Every other form of marriage you list has one distinctive trait - the possibility of creating new life, whether that life be Catholic, Protestant, Jewish, Moslem or “civil.” We are not talking about being more inclusive to a workable definition of marriage, we are speaking of redefining to the point of making it unrecognizable.
I have challenged others in these fora before to provide a definition of marriage that includes same sex couples that does not open, by definition, marriage to two brothers, two sisters, mother-daughter, father-son, and a host of other unsavory possibilities. Marriage simply becomes a meaningless reality - which is, I suggest, the goal of the proponents of redefinition.
You are welcome to provide a definition of marriage that doesn’t make marriage a meaningless legal term.
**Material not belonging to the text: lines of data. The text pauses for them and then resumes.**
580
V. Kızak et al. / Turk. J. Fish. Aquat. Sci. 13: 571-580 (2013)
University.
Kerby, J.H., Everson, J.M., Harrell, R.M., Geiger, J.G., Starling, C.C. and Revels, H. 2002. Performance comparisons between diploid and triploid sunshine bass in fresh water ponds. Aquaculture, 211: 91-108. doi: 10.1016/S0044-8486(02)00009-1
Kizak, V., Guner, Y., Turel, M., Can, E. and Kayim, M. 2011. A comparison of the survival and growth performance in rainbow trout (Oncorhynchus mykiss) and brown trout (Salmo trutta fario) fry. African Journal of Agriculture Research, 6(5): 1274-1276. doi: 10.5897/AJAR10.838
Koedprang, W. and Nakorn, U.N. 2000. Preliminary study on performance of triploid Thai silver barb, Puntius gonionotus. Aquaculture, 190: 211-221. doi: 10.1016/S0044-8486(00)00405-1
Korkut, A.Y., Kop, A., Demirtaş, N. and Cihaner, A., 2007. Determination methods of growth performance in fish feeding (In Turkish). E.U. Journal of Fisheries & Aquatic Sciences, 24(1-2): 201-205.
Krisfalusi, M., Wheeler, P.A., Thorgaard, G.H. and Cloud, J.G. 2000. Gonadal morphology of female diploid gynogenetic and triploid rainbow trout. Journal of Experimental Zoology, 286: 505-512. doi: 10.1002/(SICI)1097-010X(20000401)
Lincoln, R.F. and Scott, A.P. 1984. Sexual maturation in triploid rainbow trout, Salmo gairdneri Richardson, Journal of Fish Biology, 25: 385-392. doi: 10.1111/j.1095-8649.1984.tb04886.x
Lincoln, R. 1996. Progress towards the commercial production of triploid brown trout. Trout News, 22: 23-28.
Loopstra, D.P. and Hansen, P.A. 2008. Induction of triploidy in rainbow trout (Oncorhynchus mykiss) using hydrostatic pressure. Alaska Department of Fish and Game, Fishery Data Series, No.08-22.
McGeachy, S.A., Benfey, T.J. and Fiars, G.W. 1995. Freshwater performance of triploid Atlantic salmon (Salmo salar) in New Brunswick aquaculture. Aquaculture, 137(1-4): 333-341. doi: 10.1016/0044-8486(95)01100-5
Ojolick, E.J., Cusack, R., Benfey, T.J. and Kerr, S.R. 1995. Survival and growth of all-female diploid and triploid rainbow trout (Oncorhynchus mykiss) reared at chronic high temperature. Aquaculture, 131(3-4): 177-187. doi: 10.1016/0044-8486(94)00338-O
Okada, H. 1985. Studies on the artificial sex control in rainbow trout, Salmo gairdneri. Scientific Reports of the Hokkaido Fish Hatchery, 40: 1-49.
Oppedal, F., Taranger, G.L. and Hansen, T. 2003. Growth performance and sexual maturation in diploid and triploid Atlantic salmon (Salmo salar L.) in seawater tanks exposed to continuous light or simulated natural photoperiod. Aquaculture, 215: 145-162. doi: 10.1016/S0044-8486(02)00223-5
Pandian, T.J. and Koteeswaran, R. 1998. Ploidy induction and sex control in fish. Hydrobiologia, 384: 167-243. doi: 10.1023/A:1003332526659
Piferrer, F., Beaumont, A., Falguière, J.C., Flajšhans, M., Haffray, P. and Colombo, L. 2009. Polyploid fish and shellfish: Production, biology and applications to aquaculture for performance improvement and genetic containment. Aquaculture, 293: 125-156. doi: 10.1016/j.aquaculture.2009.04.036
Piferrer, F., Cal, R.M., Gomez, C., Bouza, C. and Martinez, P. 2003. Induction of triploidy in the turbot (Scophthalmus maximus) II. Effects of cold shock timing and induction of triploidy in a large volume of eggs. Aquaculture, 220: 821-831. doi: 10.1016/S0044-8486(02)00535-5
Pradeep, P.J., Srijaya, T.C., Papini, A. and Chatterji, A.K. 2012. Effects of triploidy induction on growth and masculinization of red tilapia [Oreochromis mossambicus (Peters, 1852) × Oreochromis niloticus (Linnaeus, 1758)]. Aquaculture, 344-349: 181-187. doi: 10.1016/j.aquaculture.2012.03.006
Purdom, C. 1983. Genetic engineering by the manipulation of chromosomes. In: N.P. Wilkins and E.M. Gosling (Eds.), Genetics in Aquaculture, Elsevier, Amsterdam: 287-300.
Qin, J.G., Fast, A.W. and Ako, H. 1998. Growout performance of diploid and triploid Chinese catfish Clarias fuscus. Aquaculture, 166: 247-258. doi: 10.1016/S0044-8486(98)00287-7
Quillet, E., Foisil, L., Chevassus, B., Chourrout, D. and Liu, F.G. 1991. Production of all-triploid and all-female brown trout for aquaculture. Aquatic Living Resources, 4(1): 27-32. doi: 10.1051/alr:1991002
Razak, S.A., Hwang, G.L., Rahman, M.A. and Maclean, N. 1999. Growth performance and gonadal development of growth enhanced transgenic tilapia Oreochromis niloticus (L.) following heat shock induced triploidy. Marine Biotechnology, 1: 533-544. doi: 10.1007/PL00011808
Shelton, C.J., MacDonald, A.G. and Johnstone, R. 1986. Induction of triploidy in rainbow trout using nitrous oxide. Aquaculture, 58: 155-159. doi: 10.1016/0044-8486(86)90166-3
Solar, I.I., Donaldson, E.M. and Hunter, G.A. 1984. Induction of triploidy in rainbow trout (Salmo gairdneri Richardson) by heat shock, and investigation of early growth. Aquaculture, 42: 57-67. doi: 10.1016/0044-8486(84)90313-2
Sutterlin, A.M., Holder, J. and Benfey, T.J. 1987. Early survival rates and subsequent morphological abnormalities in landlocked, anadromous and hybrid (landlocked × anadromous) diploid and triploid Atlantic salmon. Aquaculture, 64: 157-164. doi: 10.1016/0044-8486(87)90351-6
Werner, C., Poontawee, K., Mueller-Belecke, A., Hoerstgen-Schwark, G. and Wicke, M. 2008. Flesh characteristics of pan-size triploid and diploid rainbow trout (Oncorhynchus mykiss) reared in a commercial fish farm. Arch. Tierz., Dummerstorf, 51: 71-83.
It’s not as if every time a gay couple is married a heterosexual couple has to get divorced or are not allowed to marry in the first place.
The problem is with the redefinition itself which will result in a complete loss of any legal protection to the biological capacity of two human beings to create new life. You may not see any value in that, but that simply means you don’t understand why such a capacity requires legal safeguard. That is clear from the mere fact you are defending redefinition.